What's the right way to return a limited number of layers using the longformer API?
Unlike this case in basic BERT, it's not clear to me from the return type how to get only the last N layers.
So, I run this:
from transformers import LongformerTokenizer, LongformerModel
text = "word " * 4096 # long document!
tokenizer = LongformerTokenizer.from_pretrained('allenai/longformer-base-4096')
model = LongformerModel.from_pretrained("allenai/longformer-base-4096")
encoded_input = tokenizer(text, return_tensors="pt", max_length=4096, truncation=True)
output = model(**encoded_input)
And I get dimensions like so from my return:
>>> output[0].shape
torch.Size([1, 4096, 768])
>>> output[1].shape
torch.Size([1, 768])
You can see the shape of [0] is curiously similar to my number of tokens. I believe that slicing this would just give me fewer tokens, not just the last N layers.
Update from answer below
Even asking for output_hidden_states
, the dimensions still look off, and it's not clear to me
how to reduce these to vector sized, 1-d embedding. Here's what I mean:
encoded_input = tokenizer(text, return_tensors="pt", max_length=4096, truncation=True)
output = model(**encoded_input, output_hidden_states=True)
Ok, now let's look into output[2], the third item of the tuple:
>>> len(output[2])
13
Suppose we want to see the last 3 of the 13 layers:
>>> [pair[0].shape for pair in output[2][-3:]]
[torch.Size([4096, 768]), torch.Size([4096, 768]), torch.Size([4096, 768])]

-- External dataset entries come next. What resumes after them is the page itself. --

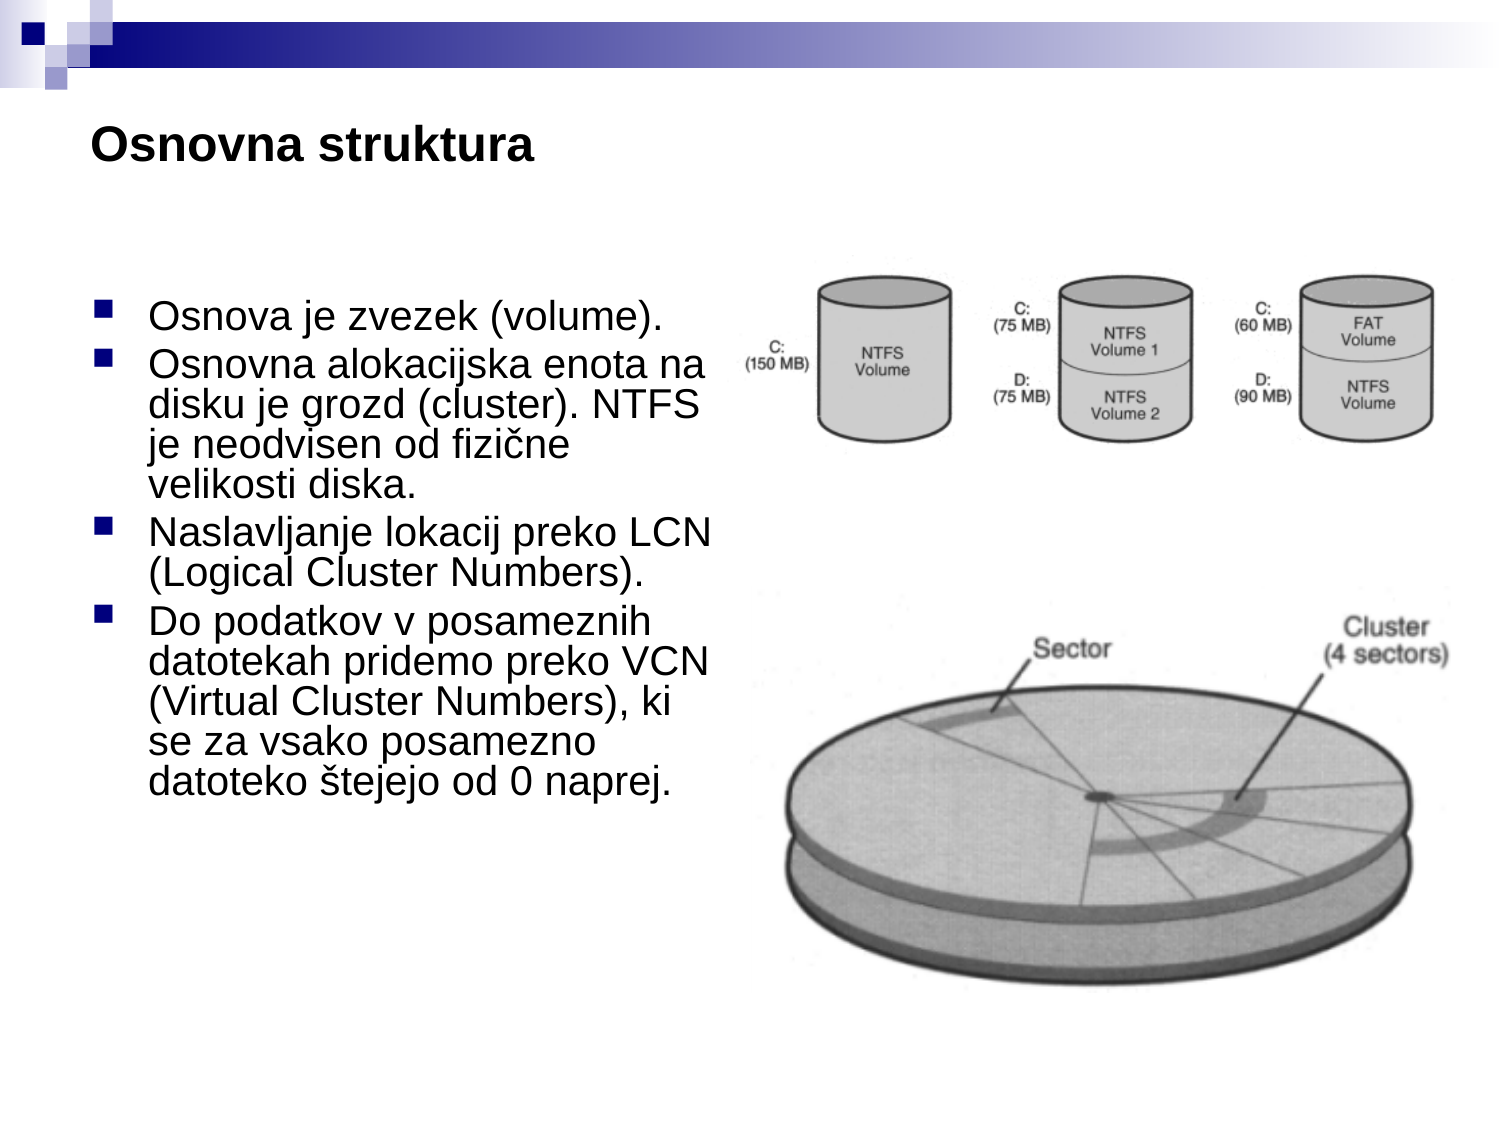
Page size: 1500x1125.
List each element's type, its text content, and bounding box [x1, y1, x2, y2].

picture [726, 255, 1465, 455]
list Osnova je zvezek (volume). Osnovna alokacijska enota na disku je grozd (cluster). NTFS je neodvisen od fizične velikosti diska. Naslavljanje lokacij preko LCN (Logical Cluster Numbers). Do podatkov v posameznih datotekah pridemo preko VCN (Virtual Cluster Numbers), ki se za vsako posamezno datoteko štejejo od 0 naprej. [76, 290, 740, 1052]
picture [750, 586, 1465, 993]
title Osnovna struktura [75, 75, 1425, 208]
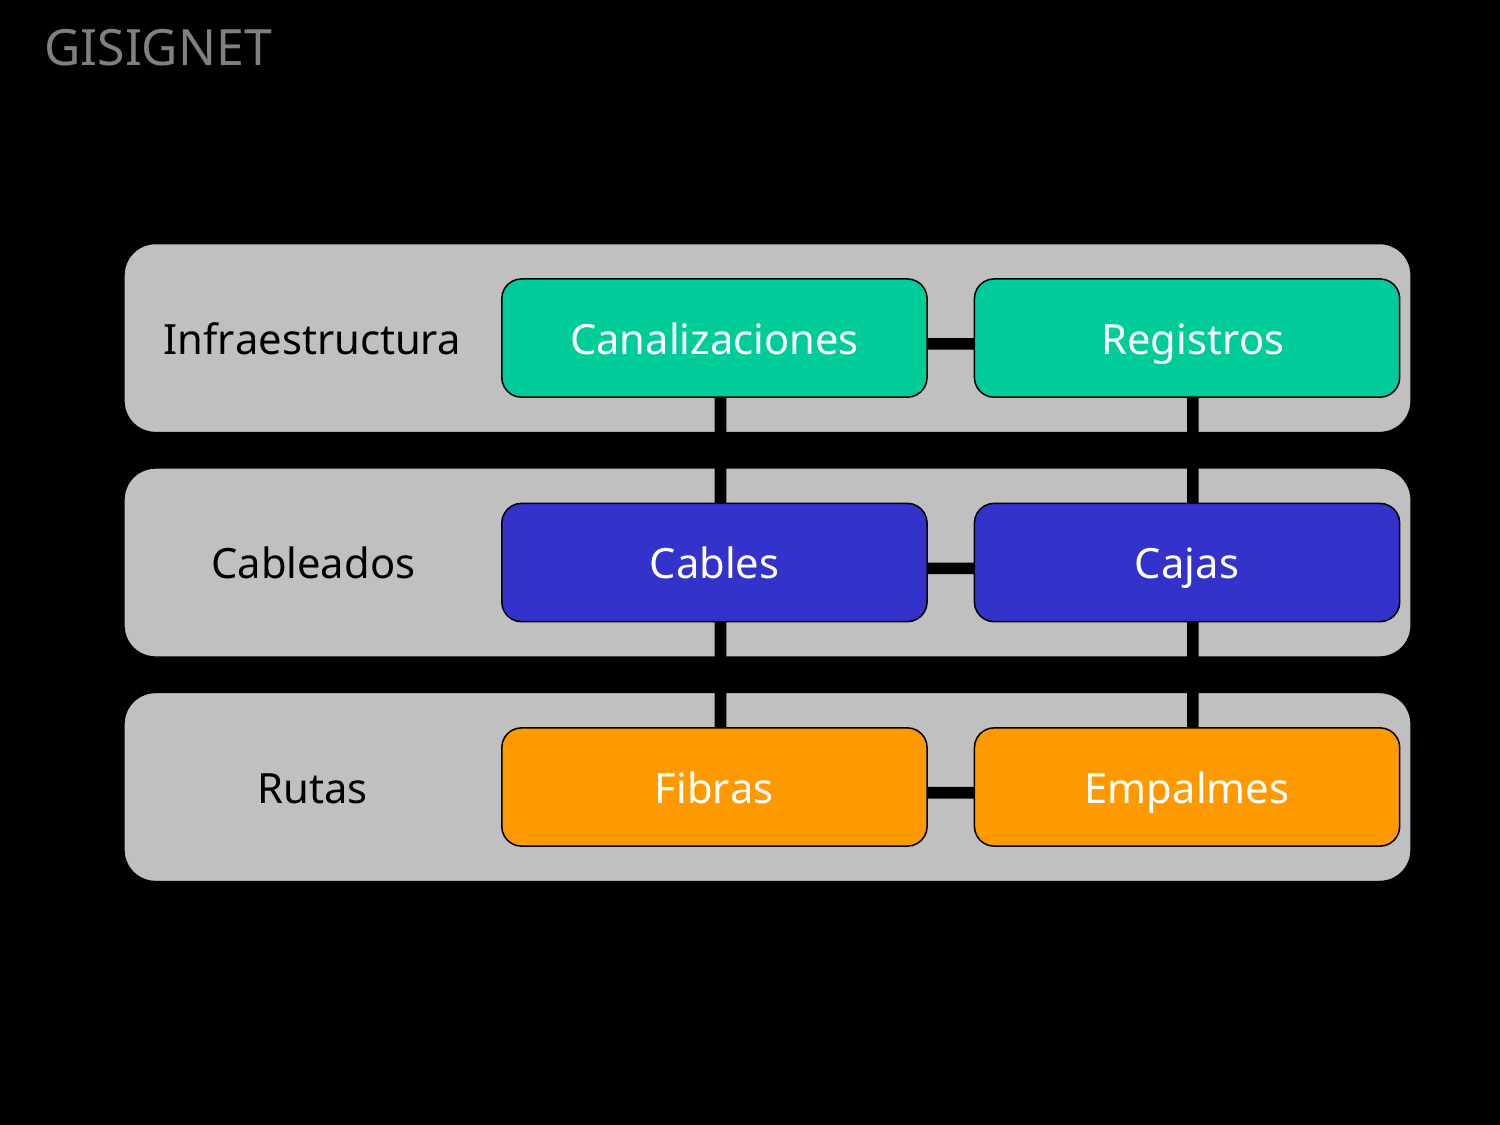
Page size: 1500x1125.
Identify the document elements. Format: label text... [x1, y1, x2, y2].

text_box Empalmes [1009, 727, 1365, 846]
text_box Cables [525, 503, 904, 622]
text_box Rutas [135, 727, 490, 846]
text_box Canalizaciones [513, 278, 916, 397]
text_box Cajas [998, 503, 1377, 622]
text_box Registros [986, 278, 1400, 397]
text_box Infraestructura [135, 278, 490, 397]
text_box Fibras [537, 727, 892, 846]
text_box [0, 0, 1500, 1125]
text_box Cableados [112, 503, 515, 622]
title GISIGNET [29, 0, 1305, 92]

So we see each of the 13 layers is shaped (4096 x 768), and they look like:
>>> [pair[0] for pair in output[2][-3:]]
[tensor([[-0.1494, 0.0190, 0.0389, ..., -0.0470, 0.0259, 0.0609],
We still have a size of 4096, in that it corresponds to my token count:
>>> np.mean(np.stack([pair[0].detach().numpy() for pair in output[2][-3:]]), axis=0).shape
(4096, 768)
Averaging these together does not seem like it would give a valid embedding (for comparisons like cosine similarity).